子どもの底力

2010年08月22日 13時57分31秒 | Weblog
私が仕事をしているのは某音楽教室。

6,7歳のクラスが昨日あった。
この5月から進級したクラスなので,
今,保護者からの自立をはかっているところ。
自立させる,というのは言葉で書くのは簡単だけれど難しい。
小学生になったからと言って,急に突き放しても,
子どもたちは何をどうしてよいかわからない。
だからと言って,いつまでも手とり足とりやっているのでは,
ずっとただ口を開けてエサを待つひな鳥のような子になってしまう。
毎年,進級させるたび,
最初の半年くらいは,かなり手間ひまがかかるのである。

そんな中,土曜日のこのクラスはなかなかいい具合に自立が進んでいるなぁ,と感じる。
私の投げかけにいろいろ考えをめぐらせながら,
自分の力であれこれ考えようとしている。
また,宿題に出していないことでも,自力でやってみよう,
という子もちらほら見え出してきた。

もしろん,それはムードメーカー的な存在の子がいるかいないか,
ということでもずいぶん助けられる。
このクラスには失敗しようが何しようが,
どんどんチャンレンジしてくれるKくんとM香ちゃんという子たちのおかげで,
他の子たちも徐々に触発されていっている。
子ども達どうしで育ち合っている,とでもいうか。

しかし,そんな中,いつもみんなの陰に隠れ気味の女の子がいる。
M子ちゃんという子。
彼女はみんなよりもひとつ年下。
そして体格もかなり小さい。
でも,お母さんの努力で,レッスンでやったことをきっちりと
お家で復習してきてくださるし,滅多にお休みもしないし,
母子二人三脚で頑張ってついてきてくださっている。
いや,三人四脚かな。
おばあちゃんも相当練習につきあってくださってるからなー。
本当に有難いことです。

余談だが,M子ちゃんのお母さんは土屋アンナに似ていて,
正直言うとかなり派手で初めてお会いした時は私は一瞬ひるんだのだが,
内面はとても几帳面で一生懸命なピュアなかたというのがわかって,
とても好感を抱くようになった。

さて,M子ちゃんは,自分の意思をなかなか表さない。
レッスンでもM子ちゃんの声を聞くことはあまりない。
もちろん歌を歌う声は聞くが,他の子のように私に何かを
話すことは全くと言っていいほどない。
私は何かM子ちゃんに質問する時でも,「うん」か「ううん」で
答えられる質問か,二者択一で答えられる質問しかしないようにしていた。

####

** 取り組む課題 **
1/ 音楽教室の子どもたちを描いた文章では、M子ちゃんの年齢はクラスのみんなと比べてどうだと書かれているか。
2/ 音楽教室の子どもたちを描いた文章を、最後の文の後から先へ書き進めよ。
データはこの作業では何の役割も果たさない。

** データの抜粋 **

####

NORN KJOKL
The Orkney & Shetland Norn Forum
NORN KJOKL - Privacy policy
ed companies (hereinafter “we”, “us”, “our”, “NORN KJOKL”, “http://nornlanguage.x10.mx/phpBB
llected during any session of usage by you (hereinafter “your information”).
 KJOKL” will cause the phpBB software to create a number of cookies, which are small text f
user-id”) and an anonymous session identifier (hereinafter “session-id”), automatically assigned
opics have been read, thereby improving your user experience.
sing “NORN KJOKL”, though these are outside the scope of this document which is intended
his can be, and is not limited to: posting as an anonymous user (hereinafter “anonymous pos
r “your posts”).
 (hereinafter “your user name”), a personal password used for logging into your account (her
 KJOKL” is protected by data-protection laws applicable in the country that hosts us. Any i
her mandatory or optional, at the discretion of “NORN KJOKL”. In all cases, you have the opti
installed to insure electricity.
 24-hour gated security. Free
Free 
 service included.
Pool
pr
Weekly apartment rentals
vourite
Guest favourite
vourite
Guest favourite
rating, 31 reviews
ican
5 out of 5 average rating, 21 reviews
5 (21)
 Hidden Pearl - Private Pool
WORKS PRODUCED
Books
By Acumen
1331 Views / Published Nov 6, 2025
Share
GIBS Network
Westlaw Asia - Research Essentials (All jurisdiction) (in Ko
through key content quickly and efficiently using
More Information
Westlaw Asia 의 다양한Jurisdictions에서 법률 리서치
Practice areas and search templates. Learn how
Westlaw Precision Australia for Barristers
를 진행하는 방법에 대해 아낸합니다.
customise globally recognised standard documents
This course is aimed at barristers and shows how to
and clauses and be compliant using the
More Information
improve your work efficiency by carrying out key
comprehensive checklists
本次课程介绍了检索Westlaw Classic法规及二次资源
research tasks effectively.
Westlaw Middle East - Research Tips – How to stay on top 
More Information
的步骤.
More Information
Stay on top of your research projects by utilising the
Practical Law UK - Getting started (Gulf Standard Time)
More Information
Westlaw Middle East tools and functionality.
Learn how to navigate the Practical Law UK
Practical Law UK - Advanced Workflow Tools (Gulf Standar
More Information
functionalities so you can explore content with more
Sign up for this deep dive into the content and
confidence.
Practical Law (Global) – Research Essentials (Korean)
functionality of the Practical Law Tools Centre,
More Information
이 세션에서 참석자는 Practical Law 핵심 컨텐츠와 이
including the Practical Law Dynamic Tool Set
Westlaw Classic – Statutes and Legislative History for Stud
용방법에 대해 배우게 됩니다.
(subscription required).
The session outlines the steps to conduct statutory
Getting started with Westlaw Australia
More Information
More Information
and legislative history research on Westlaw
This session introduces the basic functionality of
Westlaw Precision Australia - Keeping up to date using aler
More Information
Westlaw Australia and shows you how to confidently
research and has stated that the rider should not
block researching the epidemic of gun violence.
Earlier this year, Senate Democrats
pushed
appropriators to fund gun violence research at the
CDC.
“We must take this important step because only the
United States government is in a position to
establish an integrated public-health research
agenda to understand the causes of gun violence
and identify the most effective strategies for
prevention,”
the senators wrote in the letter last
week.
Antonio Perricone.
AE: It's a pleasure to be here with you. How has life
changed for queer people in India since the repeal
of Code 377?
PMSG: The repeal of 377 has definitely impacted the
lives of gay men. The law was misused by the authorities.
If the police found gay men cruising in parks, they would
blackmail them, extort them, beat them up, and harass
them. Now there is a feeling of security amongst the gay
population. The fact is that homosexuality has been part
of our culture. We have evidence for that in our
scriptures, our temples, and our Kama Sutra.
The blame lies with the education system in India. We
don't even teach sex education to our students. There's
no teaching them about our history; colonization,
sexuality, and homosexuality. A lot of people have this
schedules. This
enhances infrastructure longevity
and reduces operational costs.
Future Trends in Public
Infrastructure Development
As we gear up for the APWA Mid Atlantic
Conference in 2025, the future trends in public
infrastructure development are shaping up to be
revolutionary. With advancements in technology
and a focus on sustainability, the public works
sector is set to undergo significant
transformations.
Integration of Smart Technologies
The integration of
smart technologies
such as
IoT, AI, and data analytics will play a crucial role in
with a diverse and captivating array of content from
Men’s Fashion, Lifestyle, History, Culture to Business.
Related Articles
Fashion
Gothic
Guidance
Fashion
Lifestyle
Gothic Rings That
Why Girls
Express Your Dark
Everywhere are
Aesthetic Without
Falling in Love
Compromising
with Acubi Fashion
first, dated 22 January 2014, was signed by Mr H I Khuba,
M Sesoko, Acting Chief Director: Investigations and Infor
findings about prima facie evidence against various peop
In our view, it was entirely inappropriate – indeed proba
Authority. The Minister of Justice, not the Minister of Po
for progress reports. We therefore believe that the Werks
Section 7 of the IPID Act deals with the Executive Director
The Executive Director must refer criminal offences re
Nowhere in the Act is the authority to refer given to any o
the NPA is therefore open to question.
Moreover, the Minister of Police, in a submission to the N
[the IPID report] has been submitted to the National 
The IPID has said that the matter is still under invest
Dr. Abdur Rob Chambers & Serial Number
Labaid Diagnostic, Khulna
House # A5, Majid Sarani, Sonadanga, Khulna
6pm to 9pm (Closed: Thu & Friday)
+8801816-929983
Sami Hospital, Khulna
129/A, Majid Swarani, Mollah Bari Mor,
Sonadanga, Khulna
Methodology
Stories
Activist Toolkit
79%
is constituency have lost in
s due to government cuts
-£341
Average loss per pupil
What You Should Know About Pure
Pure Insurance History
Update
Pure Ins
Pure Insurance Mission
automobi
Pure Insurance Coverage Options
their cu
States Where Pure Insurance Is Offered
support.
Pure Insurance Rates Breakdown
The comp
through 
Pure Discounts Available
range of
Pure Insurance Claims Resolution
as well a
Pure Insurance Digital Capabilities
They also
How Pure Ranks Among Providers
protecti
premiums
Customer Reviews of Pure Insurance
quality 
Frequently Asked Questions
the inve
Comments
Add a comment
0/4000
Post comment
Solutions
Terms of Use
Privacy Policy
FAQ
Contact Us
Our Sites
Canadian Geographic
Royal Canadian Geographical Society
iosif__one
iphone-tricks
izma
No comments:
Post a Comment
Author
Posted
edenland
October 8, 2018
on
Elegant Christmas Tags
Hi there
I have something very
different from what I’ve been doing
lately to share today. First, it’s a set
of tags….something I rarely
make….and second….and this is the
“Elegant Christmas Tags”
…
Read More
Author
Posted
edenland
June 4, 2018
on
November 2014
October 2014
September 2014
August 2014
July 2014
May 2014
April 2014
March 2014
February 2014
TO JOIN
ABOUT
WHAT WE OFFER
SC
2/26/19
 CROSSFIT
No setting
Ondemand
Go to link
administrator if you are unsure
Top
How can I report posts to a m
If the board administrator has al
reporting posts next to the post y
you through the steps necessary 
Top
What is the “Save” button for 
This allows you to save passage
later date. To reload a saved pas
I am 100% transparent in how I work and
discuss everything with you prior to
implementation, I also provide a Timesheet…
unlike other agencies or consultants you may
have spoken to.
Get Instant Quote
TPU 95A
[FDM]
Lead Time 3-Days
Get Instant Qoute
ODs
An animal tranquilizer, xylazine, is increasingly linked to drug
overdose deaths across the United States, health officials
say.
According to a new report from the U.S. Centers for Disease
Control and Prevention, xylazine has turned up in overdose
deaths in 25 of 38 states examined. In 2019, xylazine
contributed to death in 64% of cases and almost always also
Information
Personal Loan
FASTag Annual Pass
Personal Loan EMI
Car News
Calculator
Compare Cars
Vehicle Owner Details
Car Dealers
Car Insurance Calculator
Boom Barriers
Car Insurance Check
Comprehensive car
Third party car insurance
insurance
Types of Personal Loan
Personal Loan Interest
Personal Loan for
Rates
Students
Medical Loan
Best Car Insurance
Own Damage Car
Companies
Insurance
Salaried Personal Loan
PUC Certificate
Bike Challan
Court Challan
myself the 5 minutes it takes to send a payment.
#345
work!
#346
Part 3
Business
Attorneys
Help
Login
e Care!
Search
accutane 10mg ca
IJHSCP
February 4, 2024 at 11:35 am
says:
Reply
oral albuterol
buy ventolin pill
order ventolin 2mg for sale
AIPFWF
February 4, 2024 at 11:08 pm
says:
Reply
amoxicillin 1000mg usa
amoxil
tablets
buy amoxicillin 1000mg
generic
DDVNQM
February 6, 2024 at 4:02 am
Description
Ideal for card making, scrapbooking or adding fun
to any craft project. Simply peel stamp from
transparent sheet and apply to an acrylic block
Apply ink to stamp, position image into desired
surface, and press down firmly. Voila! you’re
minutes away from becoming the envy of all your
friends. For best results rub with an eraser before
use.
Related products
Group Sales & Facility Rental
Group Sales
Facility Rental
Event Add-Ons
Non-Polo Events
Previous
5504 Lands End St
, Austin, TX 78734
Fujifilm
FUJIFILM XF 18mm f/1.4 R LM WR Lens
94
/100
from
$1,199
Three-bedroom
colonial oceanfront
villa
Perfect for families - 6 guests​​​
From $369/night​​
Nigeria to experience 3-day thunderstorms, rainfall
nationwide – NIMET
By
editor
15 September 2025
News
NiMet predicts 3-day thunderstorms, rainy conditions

####

** 回答一覧 **
1/ みんなよりもひとつ年下である。

2/
と言うのも最初むりやり答えさせようとしてひどくM子ちゃんが困ったので。

でも,いつもニコニコと楽しそうに参加してくれているので,
無理矢理しゃべらせることもないかな,と思っていた。
その子,その子のレッスンの楽しみ方ってあると思う。
M子ちゃんみたいに,他の子がやんややんやと話しているのを
じっと見ているのが楽しい子もいるのだろうと思う。

このクラスに進級してからみんなそれぞれ意欲的になってきて,
先程書いたように宿題に出してないところまで積極的にやってくる子どもも
ちらほら出てきた。
子どもというのは偉いもので,そういう仲間の姿を見て触発される。
週を追うごとに
「私,ここも弾いてきた!」
「僕,ここも歌ってきた!」
という発言が聞かれるようになってきた。
でも,そんな中,M子ちゃんだけは,まだ無言でニコニコと
お友達をみつめる側だった。

昨日のレッスンの中盤頃,歌のレッスンにさしかかったとき。
エレクトーンのまわりに子ども達を集めてさぁ,歌おうか,
と思ったその時,
「ワタシ,これ弾けるよ。」
と誰かが言った。

ん・・・・・?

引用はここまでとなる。